There was a post earlier today, in which a friend ask (begged) to know how the three seashells are used.
For those who don't know, the three seashells are what replaced toilet paper in the future in the 1993 Sylvester Stallone film, Demolition Man. The main character expresses confusion about the seashells and all the future-people giggle and comment on how he doesn't know how to use them. But it is never revealed how they are used.
24 years later, people are still trying to figure it out. Demolition Man was a good movie, but not great, so why is it that a throw-away entertainment flick has this effect?
Like a crappy cliffhanger ending, people are left wondering about something that should have been neatly tied up in the course of the plot. It isn't a big thing, but it's the thing that can make or break the perception of a work. It happens the same way when a TV show is cancelled too soon, or a sci-fi franchise makes up a technology that they don't adequately explain.
It's the reason authors need to research so much for small details. If we get them wrong, we risk creating the three seashells.

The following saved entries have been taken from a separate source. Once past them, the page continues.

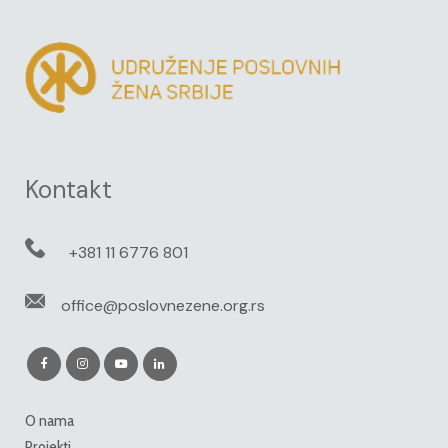
Kontakt
+381 11 6776 801
office@poslovnezene.org.rs
O nama
Projekti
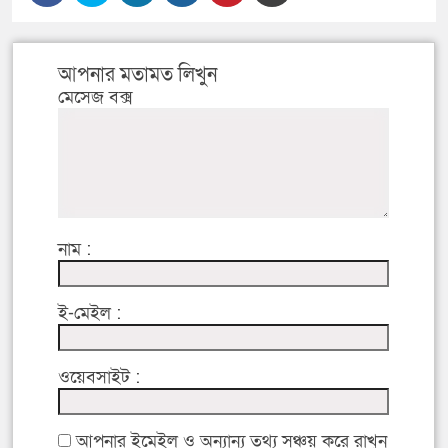
আপনার মতামত লিখুন
মেসেজ বক্স
নাম :
ই-মেইল :
ওয়েবসাইট :
আপনার ইমেইল ও অন্যান্য তথ্য সঞ্চয় করে রাখুন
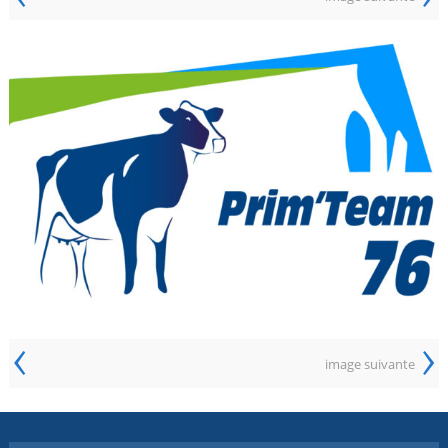
‹
›
image suivante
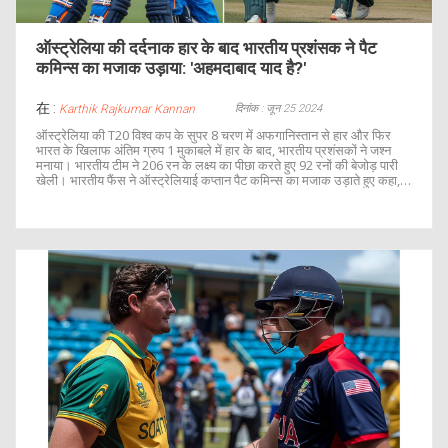
ऑस्ट्रेलिया की दर्दनाक हार के बाद भारतीय प्रशंसक ने पैट
कमिन्स का मजाक उड़ाया: 'अहमदाबाद याद है?'
在 :
दिनांक : जून 25 2024
Karthik Rajkumar Kannan
ऑस्ट्रेलिया की T20 विश्व कप के सुपर 8 चरण में अफगानिस्तान से हार और फिर
भारत के खिलाफ अंतिम ग्रुप 1 मुकाबले में हार के बाद, भारतीय प्रशंसकों ने जश्न
मनाया। भारतीय टीम ने 206 रन के लक्ष्य का पीछा करते हुए 92 रनों की बेजोड़ पारी
खेली। भारतीय फैंस ने ऑस्ट्रेलियाई कप्तान पैट कमिन्स का मजाक उड़ाते हुए कहा,
'अहमदाबाद याद है?'।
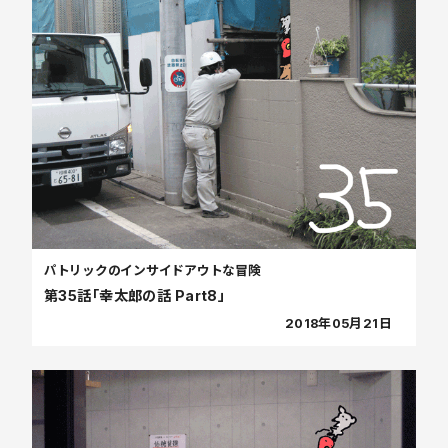
パトリックのインサイドアウトな冒険
第35話「幸太郎の話 Part8」
2018年05月21日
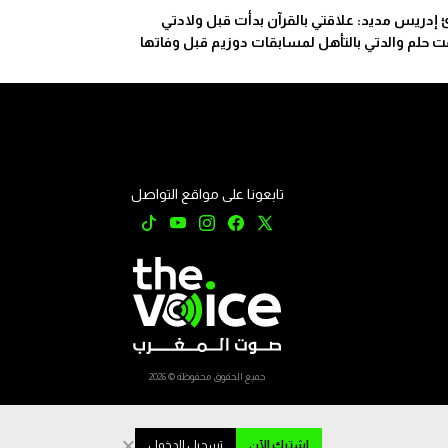
ئ إدريس مديد: علاقتي بالقرآن بدأت قبل ولادتي
 حلم والدتي بالتأهل لمسابقات دوزيم قبل وفاتها
تابعونا على مواقع التواصل
جميع الحقوق محفوظة © 2026
×
اشترك الآن
تسجيل الدخول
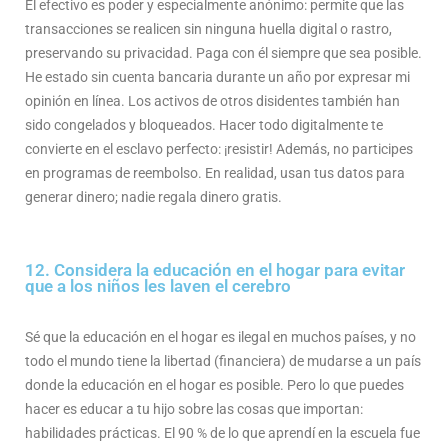
El efectivo es poder y especialmente anónimo: permite que las
transacciones se realicen sin ninguna huella digital o rastro,
preservando su privacidad. Paga con él siempre que sea posible.
He estado sin cuenta bancaria durante un año por expresar mi
opinión en línea. Los activos de otros disidentes también han
sido congelados y bloqueados. Hacer todo digitalmente te
convierte en el esclavo perfecto: ¡resistir! Además, no participes
en programas de reembolso. En realidad, usan tus datos para
generar dinero; nadie regala dinero gratis.
12. Considera la educación en el hogar para evitar
que a los niños les laven el cerebro
Sé que la educación en el hogar es ilegal en muchos países, y no
todo el mundo tiene la libertad (financiera) de mudarse a un país
donde la educación en el hogar es posible. Pero lo que puedes
hacer es educar a tu hijo sobre las cosas que importan:
habilidades prácticas. El 90 % de lo que aprendí en la escuela fue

People remember Demolition Man, in part, because of the seashells. But it isn't a good way to remember it. We remember that there was this simple thing that probably wasn't supposed to be answered, or answerable, and the thing left us hanging. The seashells stole the movie away from the action (decent), speculation about the future (ironic), commentary on society (way deeper than it should have been), and more.
Instead of being lost to time or gaining a cult following for the symbolism, it is reduced to a question: What about those damn seashells?
You don't want your hard work remembered because of a bathroom joke gone wrong, do you?